:: Prompt ::
Copy every entry exactly, but skip the pictures.

:: Document images with source code ::
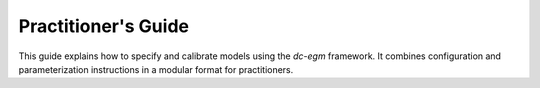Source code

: .. _practitioner_guide:

Practitioner's Guide
=====================

This guide explains how to specify and calibrate models using the `dc-egm` framework. It combines configuration and parameterization instructions in a modular format for practitioners.

.. dropdown:: Parameterization Guide

    `dc-egm` uses two distinct dictionaries to store model parameters:

    - `params`: parameters estimated *within* the model
    - `model_specs`: parameters calibrated or estimated *outside* the model

    These should be Python dictionaries mapping string labels to numeric values.

    **`params`**

    `params` stores parameters that are subject to estimation (e.g., return to experience in a labor supply model).

    **`model_specs`**

    These contain external calibrations, such as interest rates or deterministic tax rules.

    Example:

    .. code-block:: python

        params = {
            "beta": 0.96,
            "gamma": 2.0
        }

        model_specs = {
            "r": 0.03,
            "tax_rate": 0.2
        }

    These objects are used to construct value functions and solve the model.

.. dropdown:: Model Configuration Guide

    The `model_config` dictionary specifies all structural elements of your dynamic model. It includes required and optional elements.

    ### Required

    - `n_periods`: Number of periods
    - `choices`: Discrete choices (e.g., work, retire)
    - `state_vars`: List of state variables (e.g., age, assets)

    .. code-block:: python

        model_config = {}

    ### Optional but usually needed

    - Endogenous discrete states

    Example:

    .. code-block:: python

        model_config = {}

    These specifications are passed to `setup_model()` which creates the full state-choice space and value function objects.
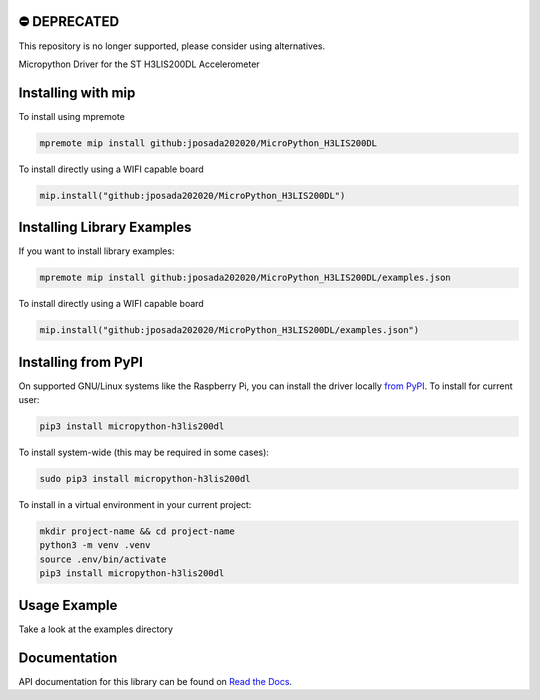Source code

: ⛔️ DEPRECATED
===============

This repository is no longer supported, please consider using alternatives.

.. image:: http://unmaintained.tech/badge.svg
  :target: http://unmaintained.tech
  :alt: No Maintenance Intended

Micropython Driver for the ST H3LIS200DL Accelerometer

Installing with mip
====================

To install using mpremote

.. code-block:: shell

    mpremote mip install github:jposada202020/MicroPython_H3LIS200DL

To install directly using a WIFI capable board

.. code-block:: shell

    mip.install("github:jposada202020/MicroPython_H3LIS200DL")


Installing Library Examples
============================

If you want to install library examples:

.. code-block:: shell

    mpremote mip install github:jposada202020/MicroPython_H3LIS200DL/examples.json

To install directly using a WIFI capable board

.. code-block:: shell

    mip.install("github:jposada202020/MicroPython_H3LIS200DL/examples.json")



Installing from PyPI
=====================

On supported GNU/Linux systems like the Raspberry Pi, you can install the driver locally `from
PyPI <https://pypi.org/project/micropython-h3lis200dl/>`_.
To install for current user:

.. code-block:: shell

    pip3 install micropython-h3lis200dl

To install system-wide (this may be required in some cases):

.. code-block:: shell

    sudo pip3 install micropython-h3lis200dl

To install in a virtual environment in your current project:

.. code-block:: shell

    mkdir project-name && cd project-name
    python3 -m venv .venv
    source .env/bin/activate
    pip3 install micropython-h3lis200dl


Usage Example
=============

Take a look at the examples directory

Documentation
=============
API documentation for this library can be found on `Read the Docs <https://micropython-h3lis200dl.readthedocs.io/en/latest/>`_.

:: Completed task ::
Source code

: .. _practitioner_guide:

Practitioner's Guide
=====================

This guide explains how to specify and calibrate models using the `dc-egm` framework. It combines configuration and parameterization instructions in a modular format for practitioners.

.. dropdown:: Parameterization Guide

    `dc-egm` uses two distinct dictionaries to store model parameters:

    - `params`: parameters estimated *within* the model
    - `model_specs`: parameters calibrated or estimated *outside* the model

    These should be Python dictionaries mapping string labels to numeric values.

    **`params`**

    `params` stores parameters that are subject to estimation (e.g., return to experience in a labor supply model).

    **`model_specs`**

    These contain external calibrations, such as interest rates or deterministic tax rules.

    Example:

    .. code-block:: python

        params = {
            "beta": 0.96,
            "gamma": 2.0
        }

        model_specs = {
            "r": 0.03,
            "tax_rate": 0.2
        }

    These objects are used to construct value functions and solve the model.

.. dropdown:: Model Configuration Guide

    The `model_config` dictionary specifies all structural elements of your dynamic model. It includes required and optional elements.

    ### Required

    - `n_periods`: Number of periods
    - `choices`: Discrete choices (e.g., work, retire)
    - `state_vars`: List of state variables (e.g., age, assets)

    .. code-block:: python

        model_config = {}

    ### Optional but usually needed

    - Endogenous discrete states

    Example:

    .. code-block:: python

        model_config = {}

    These specifications are passed to `setup_model()` which creates the full state-choice space and value function objects.
Source code

: ⛔️ DEPRECATED
===============

This repository is no longer supported, please consider using alternatives.

.. image:: http://unmaintained.tech/badge.svg
  :target: http://unmaintained.tech
  :alt: No Maintenance Intended

Micropython Driver for the ST H3LIS200DL Accelerometer

Installing with mip
====================

To install using mpremote

.. code-block:: shell

    mpremote mip install github:jposada202020/MicroPython_H3LIS200DL

To install directly using a WIFI capable board

.. code-block:: shell

    mip.install("github:jposada202020/MicroPython_H3LIS200DL")


Installing Library Examples
============================

If you want to install library examples:

.. code-block:: shell

    mpremote mip install github:jposada202020/MicroPython_H3LIS200DL/examples.json

To install directly using a WIFI capable board

.. code-block:: shell

    mip.install("github:jposada202020/MicroPython_H3LIS200DL/examples.json")



Installing from PyPI
=====================

On supported GNU/Linux systems like the Raspberry Pi, you can install the driver locally `from
PyPI <https://pypi.org/project/micropython-h3lis200dl/>`_.
To install for current user:

.. code-block:: shell

    pip3 install micropython-h3lis200dl

To install system-wide (this may be required in some cases):

.. code-block:: shell

    sudo pip3 install micropython-h3lis200dl

To install in a virtual environment in your current project:

.. code-block:: shell

    mkdir project-name && cd project-name
    python3 -m venv .venv
    source .env/bin/activate
    pip3 install micropython-h3lis200dl


Usage Example
=============

Take a look at the examples directory

Documentation
=============
API documentation for this library can be found on `Read the Docs <https://micropython-h3lis200dl.readthedocs.io/en/latest/>`_.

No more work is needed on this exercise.